Огромный шахтерский и сталелитейный центр Донбасса для молодого Хрущева олицетворял несправедливость промышленного капитализма начала прошлого века. Иностранцы контролировали больницы, жилье и торговлю. Рабочие бунтовали. В фабричных магазинах, принадлежащих владельцам, цены были высокими, а качество товара низким.
Когда Хрущев, уже будучи первым секретарем, страстно обрушивался на мир «чистогана», он делал это не голословно: «Детство и юность я провел в шахтах. Если Горький прошел школу народных университетов, то я воспитывался в „шахтерском университете“. Это было для рабочего человека своего рода Кембриджем, „университетом обездоленных людей России“»[7]. Именно поэтому всю оставшуюся жизнь им двигало желание преодолеть отсталость этих обездоленных, «догнать и перегнать» своих бывших управляющих.

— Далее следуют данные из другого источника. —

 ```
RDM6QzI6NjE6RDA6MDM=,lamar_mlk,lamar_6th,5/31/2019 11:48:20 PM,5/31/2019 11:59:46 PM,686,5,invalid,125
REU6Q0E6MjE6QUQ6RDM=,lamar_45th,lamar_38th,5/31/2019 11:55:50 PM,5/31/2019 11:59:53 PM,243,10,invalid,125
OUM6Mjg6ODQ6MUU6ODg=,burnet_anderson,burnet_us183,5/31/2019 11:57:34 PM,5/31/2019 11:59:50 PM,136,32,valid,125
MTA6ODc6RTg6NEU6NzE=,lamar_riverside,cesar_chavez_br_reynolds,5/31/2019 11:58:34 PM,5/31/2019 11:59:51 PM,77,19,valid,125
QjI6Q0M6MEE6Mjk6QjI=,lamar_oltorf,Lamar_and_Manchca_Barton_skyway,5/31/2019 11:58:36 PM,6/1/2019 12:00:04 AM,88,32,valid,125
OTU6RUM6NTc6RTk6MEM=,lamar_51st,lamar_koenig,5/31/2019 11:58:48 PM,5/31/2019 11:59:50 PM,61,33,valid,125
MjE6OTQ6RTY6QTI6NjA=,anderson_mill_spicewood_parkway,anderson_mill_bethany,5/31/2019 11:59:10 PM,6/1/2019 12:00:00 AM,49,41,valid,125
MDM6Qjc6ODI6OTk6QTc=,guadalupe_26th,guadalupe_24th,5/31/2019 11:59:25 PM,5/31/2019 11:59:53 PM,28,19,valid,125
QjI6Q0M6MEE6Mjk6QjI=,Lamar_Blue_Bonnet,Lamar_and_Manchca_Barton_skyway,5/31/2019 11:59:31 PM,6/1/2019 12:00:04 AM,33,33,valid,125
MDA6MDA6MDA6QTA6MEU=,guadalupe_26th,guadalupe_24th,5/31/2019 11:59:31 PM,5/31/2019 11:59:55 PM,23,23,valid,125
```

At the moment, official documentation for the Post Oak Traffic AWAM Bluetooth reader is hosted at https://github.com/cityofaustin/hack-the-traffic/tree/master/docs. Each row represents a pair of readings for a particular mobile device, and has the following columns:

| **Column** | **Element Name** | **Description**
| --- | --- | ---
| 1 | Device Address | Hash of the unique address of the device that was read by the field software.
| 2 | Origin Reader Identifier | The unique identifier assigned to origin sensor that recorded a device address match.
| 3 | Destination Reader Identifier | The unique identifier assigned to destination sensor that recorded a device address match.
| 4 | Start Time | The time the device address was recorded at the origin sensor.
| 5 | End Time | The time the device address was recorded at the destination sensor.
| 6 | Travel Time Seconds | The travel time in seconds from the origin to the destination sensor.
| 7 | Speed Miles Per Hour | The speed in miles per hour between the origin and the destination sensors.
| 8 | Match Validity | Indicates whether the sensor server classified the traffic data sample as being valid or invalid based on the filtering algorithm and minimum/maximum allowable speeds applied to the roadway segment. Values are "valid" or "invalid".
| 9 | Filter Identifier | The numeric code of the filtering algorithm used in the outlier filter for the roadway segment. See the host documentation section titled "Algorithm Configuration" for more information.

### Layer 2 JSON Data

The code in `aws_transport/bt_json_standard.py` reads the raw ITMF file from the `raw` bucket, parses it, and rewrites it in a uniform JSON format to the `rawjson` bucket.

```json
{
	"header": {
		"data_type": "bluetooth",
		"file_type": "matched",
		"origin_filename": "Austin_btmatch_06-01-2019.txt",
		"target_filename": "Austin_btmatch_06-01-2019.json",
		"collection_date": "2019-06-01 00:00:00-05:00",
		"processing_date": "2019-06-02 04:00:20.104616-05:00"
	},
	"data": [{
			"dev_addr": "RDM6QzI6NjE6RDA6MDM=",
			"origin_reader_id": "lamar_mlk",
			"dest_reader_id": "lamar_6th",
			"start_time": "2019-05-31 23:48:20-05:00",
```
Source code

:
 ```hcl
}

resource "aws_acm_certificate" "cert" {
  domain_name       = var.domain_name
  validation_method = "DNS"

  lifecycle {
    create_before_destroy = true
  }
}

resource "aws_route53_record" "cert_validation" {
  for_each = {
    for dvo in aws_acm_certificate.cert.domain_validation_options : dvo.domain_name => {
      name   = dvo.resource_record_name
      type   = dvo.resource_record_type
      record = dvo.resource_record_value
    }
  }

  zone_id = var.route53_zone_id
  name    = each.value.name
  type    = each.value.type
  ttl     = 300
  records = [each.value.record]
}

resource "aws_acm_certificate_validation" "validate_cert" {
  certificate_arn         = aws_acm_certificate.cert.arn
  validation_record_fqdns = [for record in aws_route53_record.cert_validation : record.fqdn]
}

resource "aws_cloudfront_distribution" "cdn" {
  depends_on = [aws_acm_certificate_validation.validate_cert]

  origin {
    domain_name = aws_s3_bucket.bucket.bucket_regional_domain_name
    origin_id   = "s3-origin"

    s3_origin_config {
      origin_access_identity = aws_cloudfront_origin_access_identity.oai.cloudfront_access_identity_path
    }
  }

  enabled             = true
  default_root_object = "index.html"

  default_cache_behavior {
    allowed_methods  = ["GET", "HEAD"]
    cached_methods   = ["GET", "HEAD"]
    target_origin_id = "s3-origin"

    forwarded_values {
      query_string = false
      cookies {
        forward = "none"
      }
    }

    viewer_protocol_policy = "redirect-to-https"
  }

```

Обучившись кузнецкому делу, 16-летний Никита поступил в ученики к слесарю. С тех пор механика стала его вечной любовью, она восхищала и удивляла его. Однажды из найденных на свалке сломанных деталей он самостоятельно собрал работающий мопед и щегольски разъезжал на нем по немощеным улицам Юзовки, разбрызгивая грязь из вечных луж и привлекая внимание прохожих громким ревом.
Мама рассказывала, что у нее как-то сломался велосипед и они с Алексеем Аджубеем, мужем Рады, пытались его чинить. Прадедушка – уже на вершине власти – вернувшись домой с работы, спросил:
– Что тут у вас?
– Велосипед сломался.
Он посмотрел, покрутил, отправил маму за водой, а Аджубея – за машинным маслом и через 15 минут, отдав им исправную машину, сказал маме с упреком: «У таких, как ты, технику надо отбирать; она, как люди, заботу любит».